Medical team identifies combined treatment for lung cancer

Taipei-A Taiwanese medical team gave an interview to CNA Tuesday to publicize its recent identification of a combined treatment for patients with advanced-stage lung adenocarcinoma caused by the genetic mutation of a specific protein, the leading cause of death in Taiwan for the past seven years.

According to the team, half of lung cancers are triggered by adenocarcinoma problems and half of those involve the mutant epidermal growth factor receptor (EGFR).

Furthermore, statistics show that 70 percent of those patients will see the cancer spread to their brain, which significantly affects their life quality, the team said.

While standard treatment for lung adenocarcinoma patients is targeted therapy using tyrosine kinase inhibitor (TKI) drugs, the body often develops resistance in about eight months, making follow up treatment more difficult, said Lee Kang-yun (???), head of the Office of Human Research at Taipei Medical University.

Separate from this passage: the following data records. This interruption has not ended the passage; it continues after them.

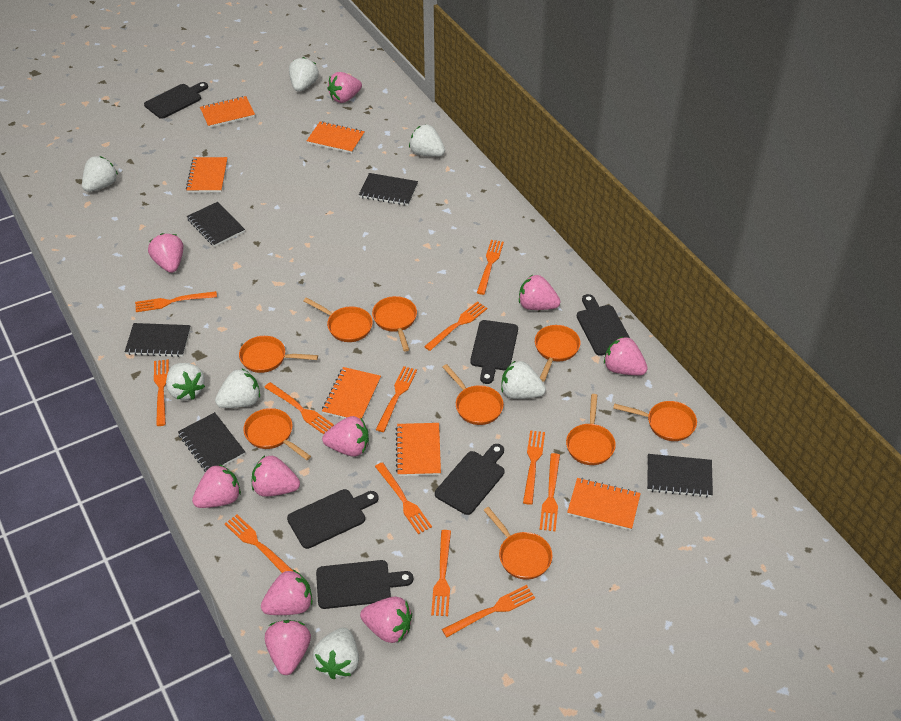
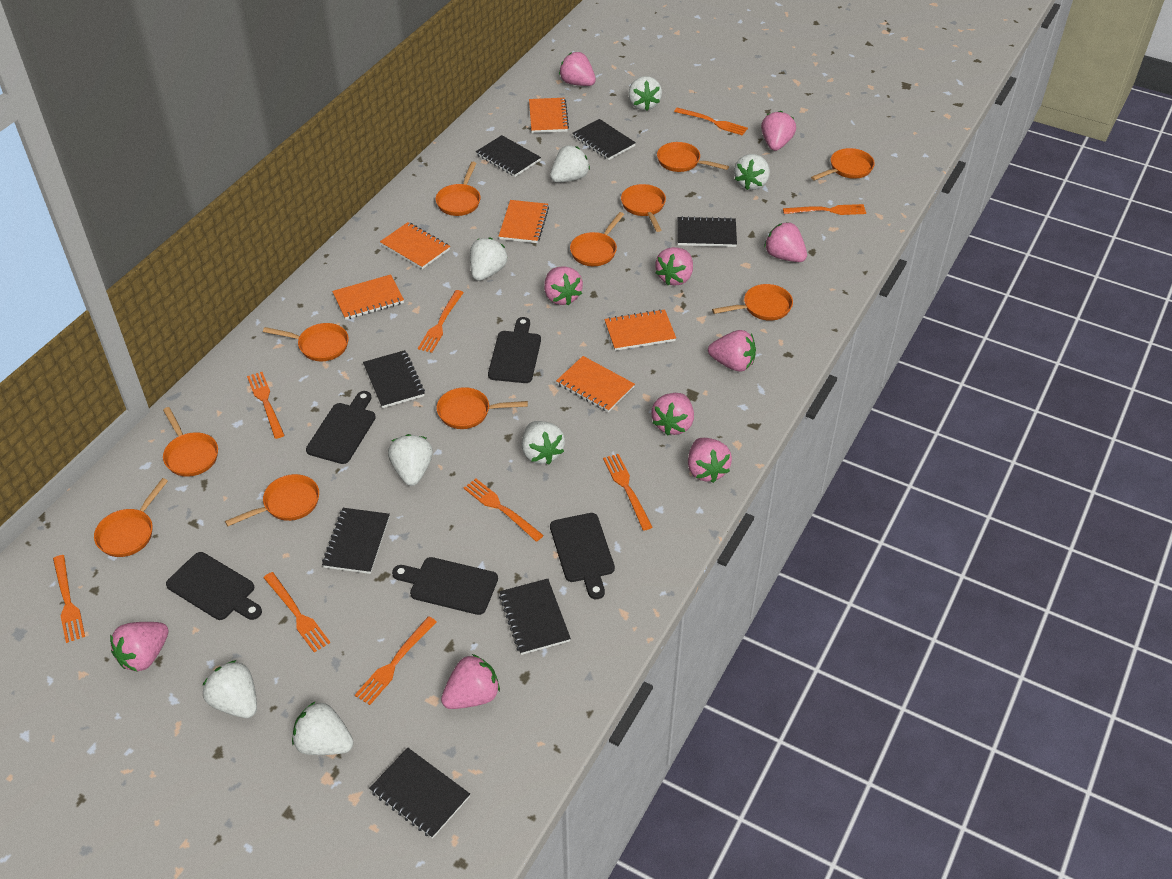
black cutting board: 6 -> 5
black notebook: 5 -> 7
orange fork: 12 -> 9
orange pan: 9 -> 11
white strawberry: 7 -> 8

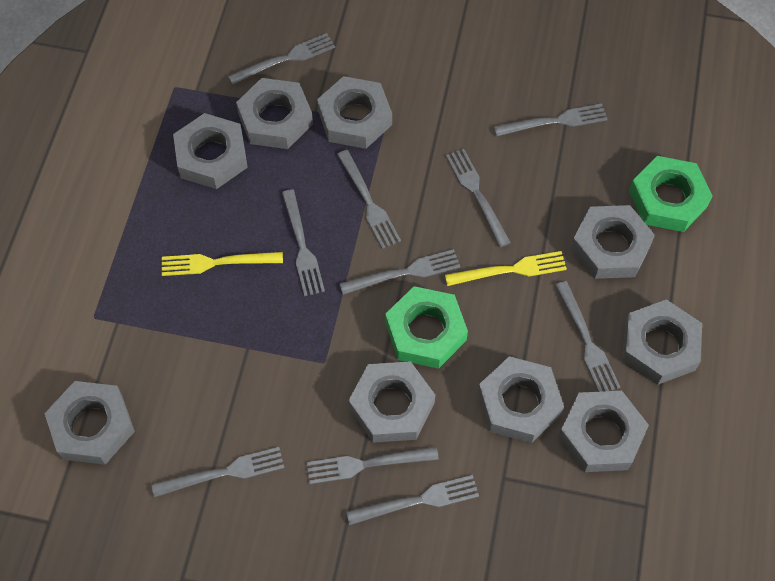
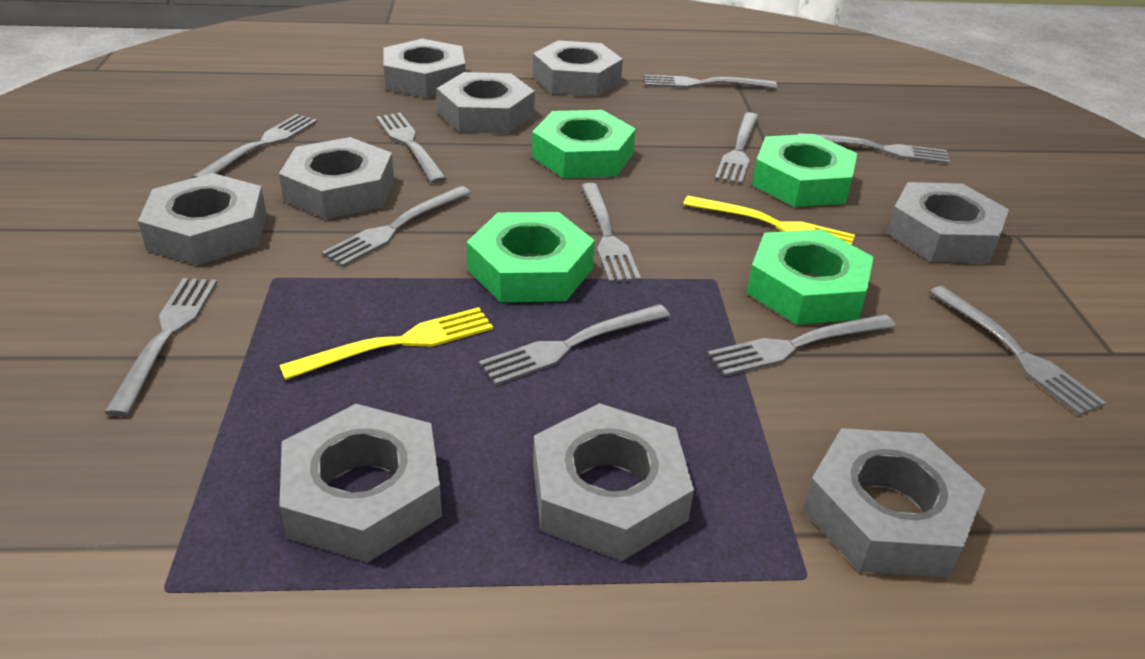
green nut: 2 -> 4
grey fork: 10 -> 11

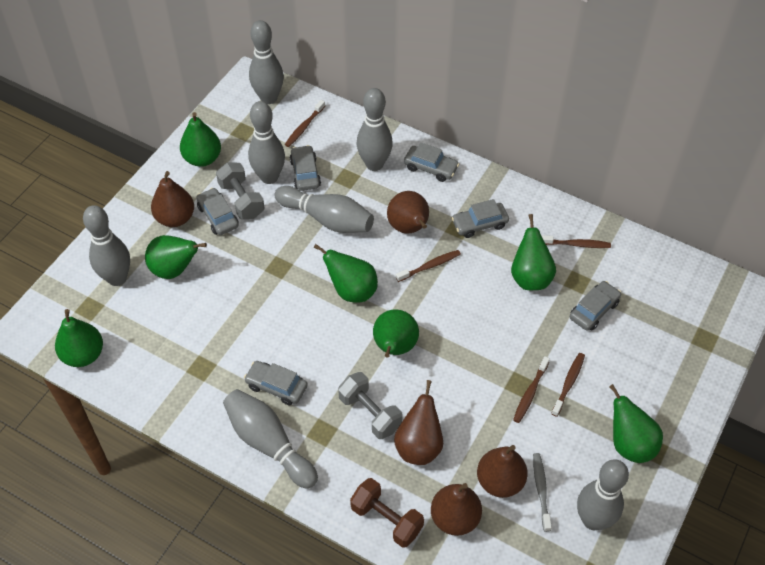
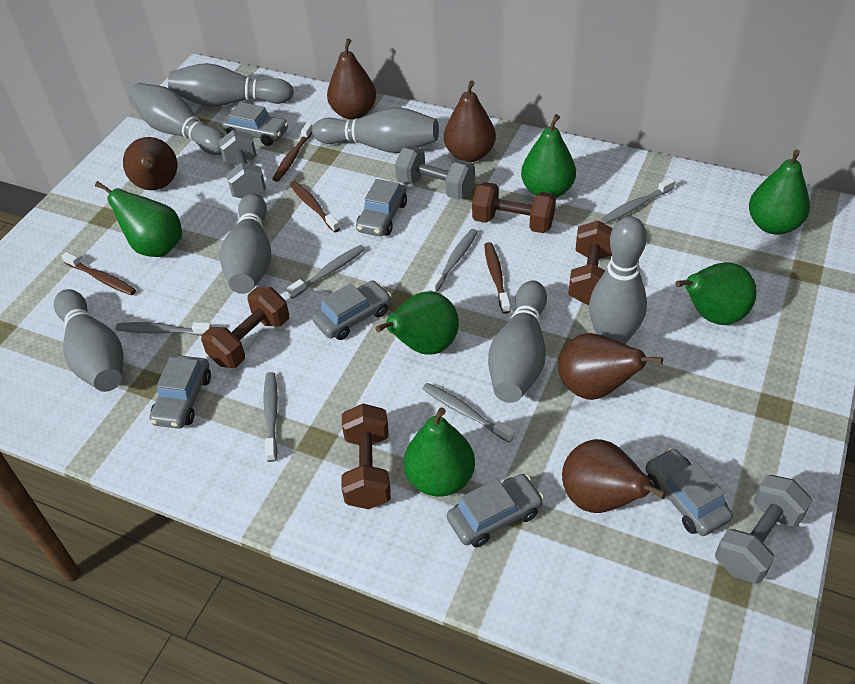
brown dumbbell: 1 -> 4
brown toothbrush: 5 -> 4
green pear: 7 -> 6
grey dumbbell: 2 -> 3
grey toothbrush: 1 -> 6

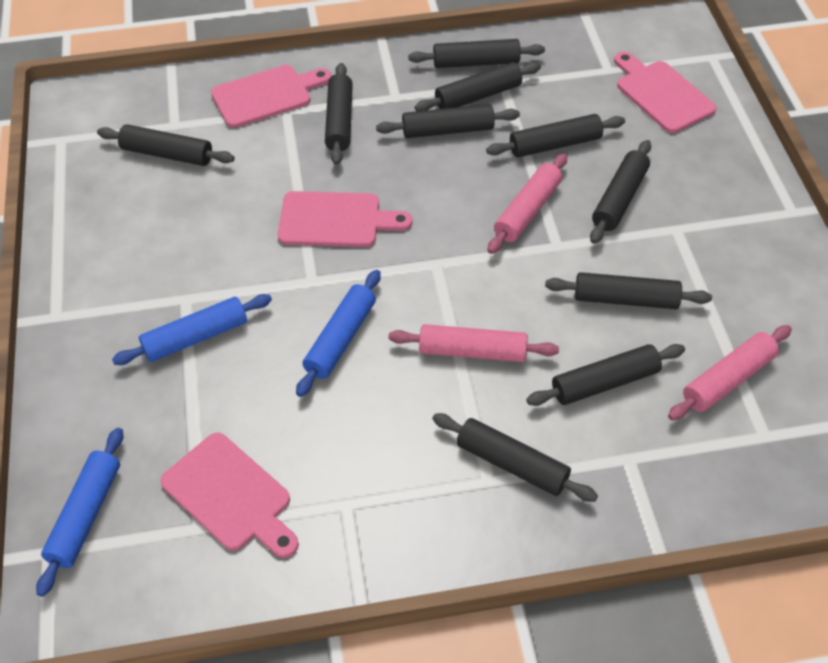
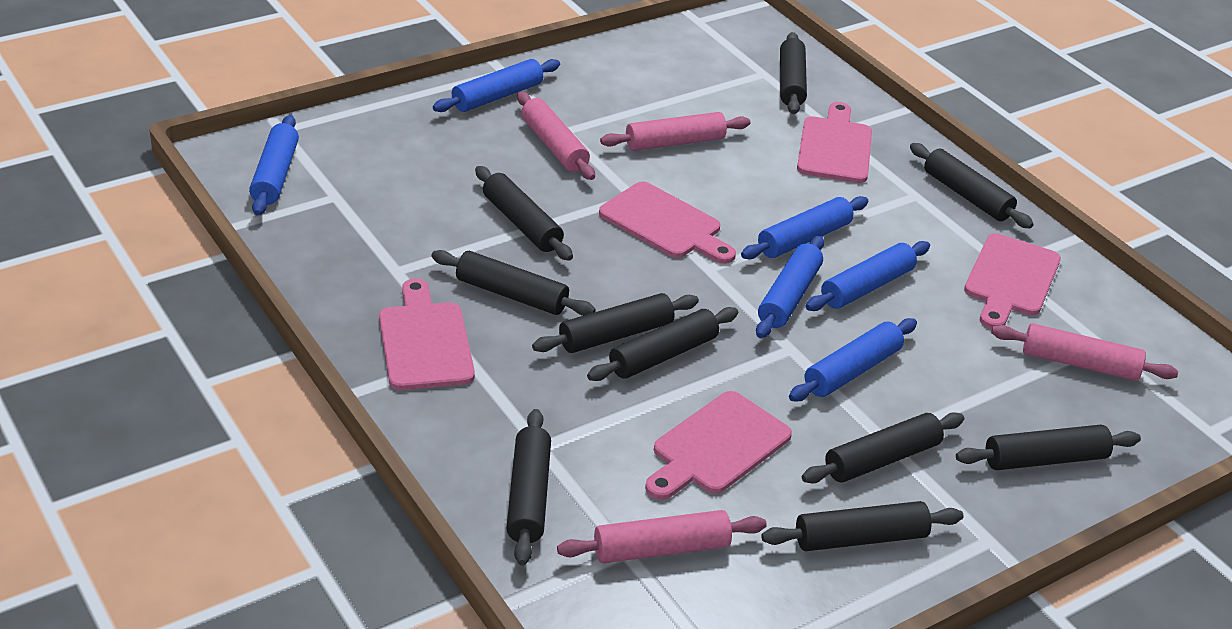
blue rolling pin: 3 -> 6
pink cutting board: 4 -> 5
pink rolling pin: 3 -> 4

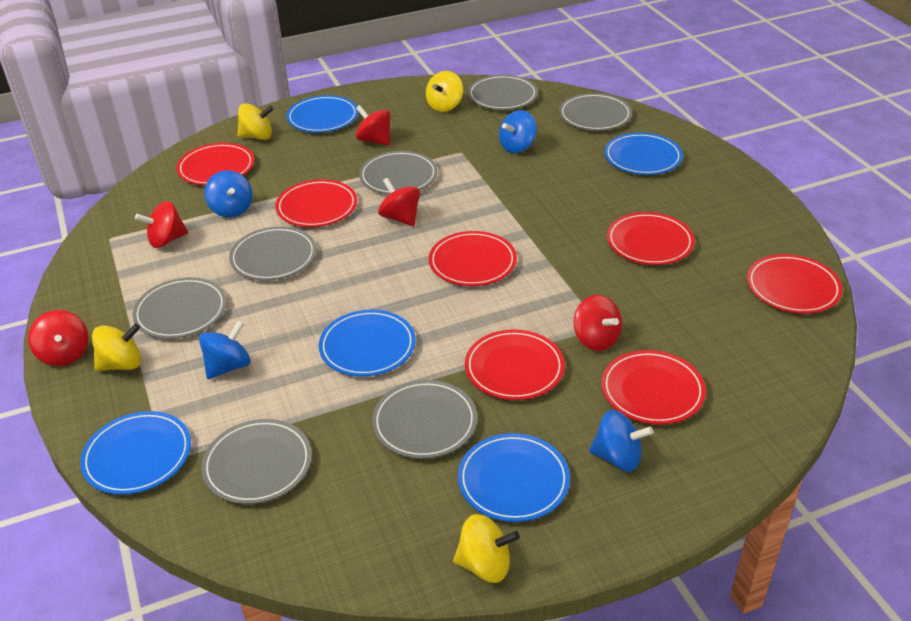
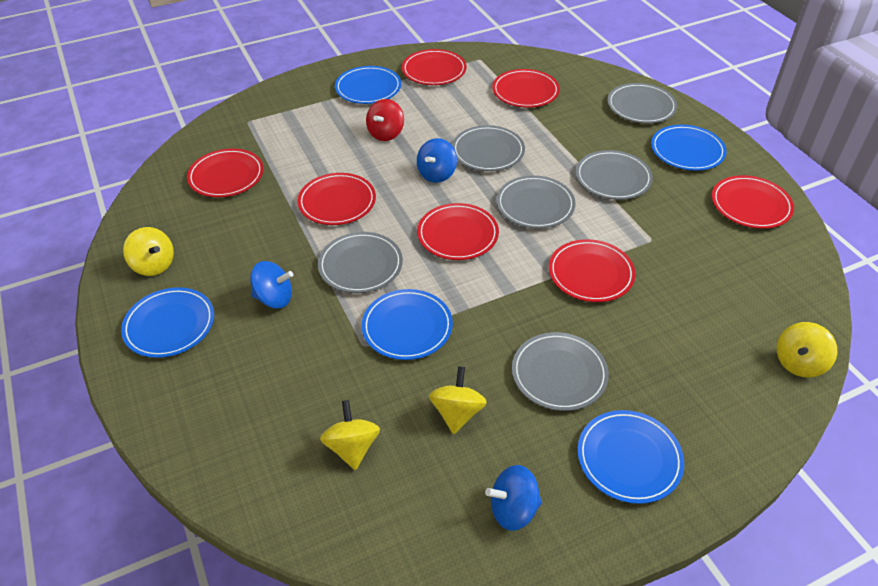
blue spinning top: 4 -> 3
grey plate: 7 -> 6
red spinning top: 5 -> 1

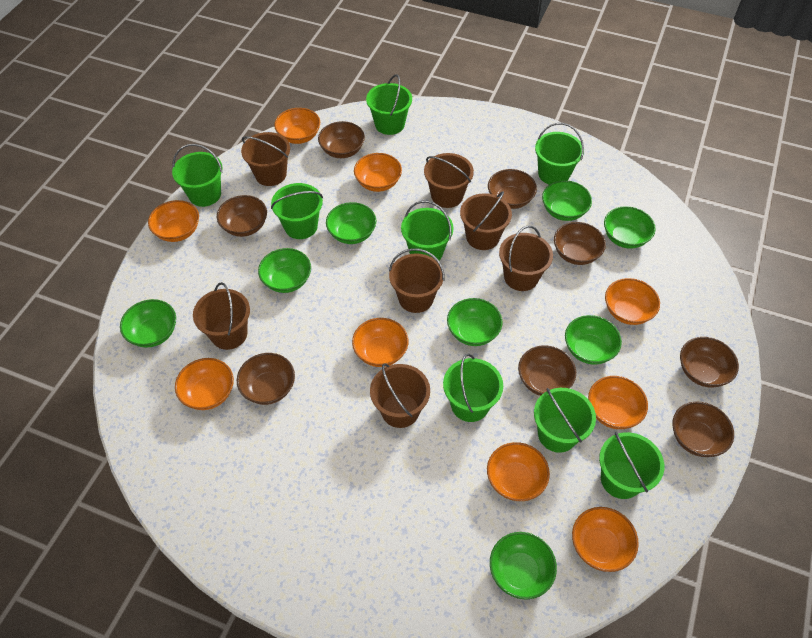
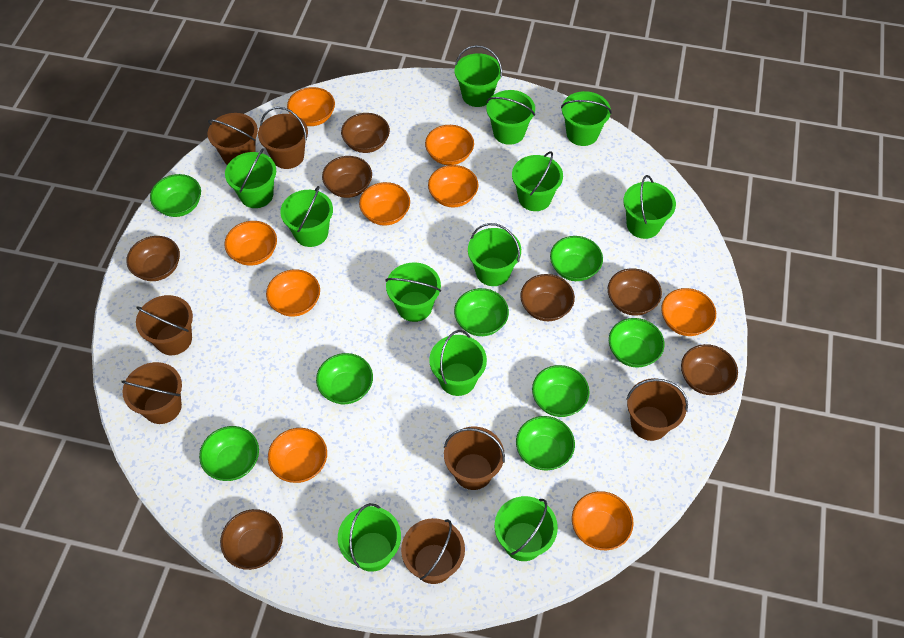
brown bowl: 8 -> 7
green bucket: 8 -> 12

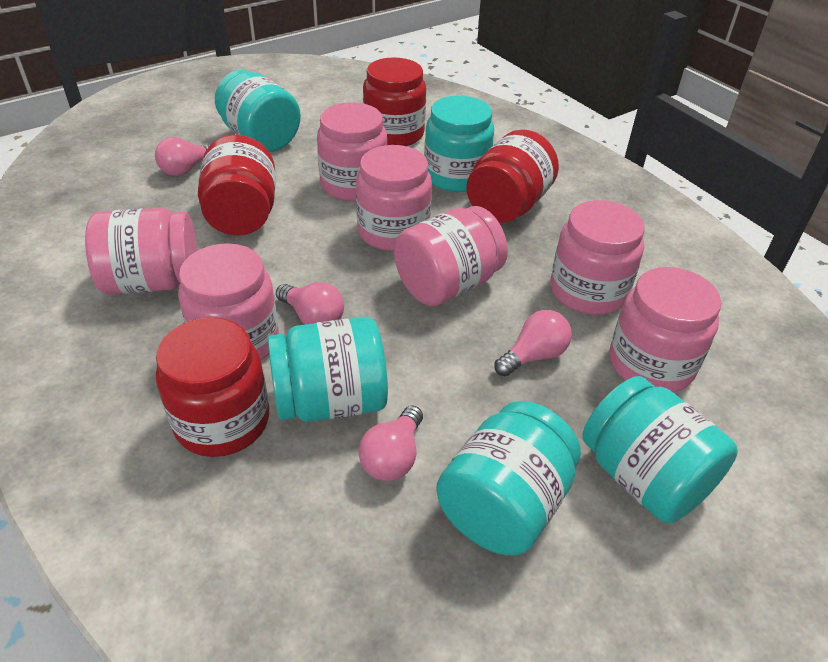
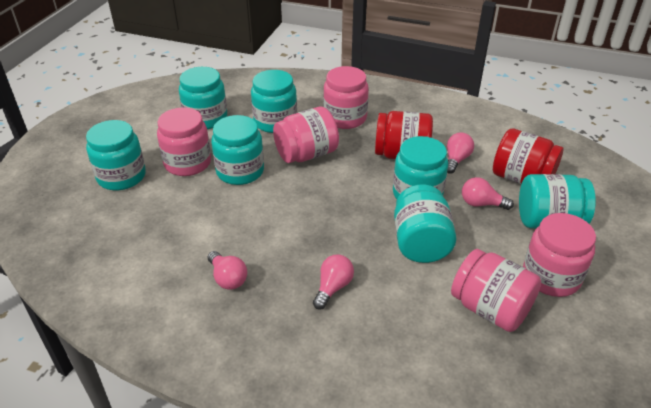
pink jar: 7 -> 5
red jar: 4 -> 2
turquoise jar: 5 -> 7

Lee, who is also a thoracic doctor, said they tried a treatment combining TKI and an anti-angiogenic therapy using the drug bevacizumab in a clinical trial on which 55 patients with stage 4 EGFR-mutated lung adenocarcinoma were enrolled, with positive results.

Patients that received the combined treatment were able to use TKI for 23 months without developing drug resistance, Lee said.

Moreover, the combined treatment has been proved to protect against brain metastasis, Lee said, citing trial results that 83 percent of patients were able to keep their tumor under control, compared with an intracranial control rate of only 43 percent for patients receiving traditional treatment.

As to TKI drug resistance, the combined treatment can extend drug function from the original 13 months to 50 months, Lee said.

Lee explained that the mechanism for the new treatment involves using anti-angiogenic therapy to manage the "micro-environment" around the tumor, curbing the proliferation of veins that provide it with nutrients.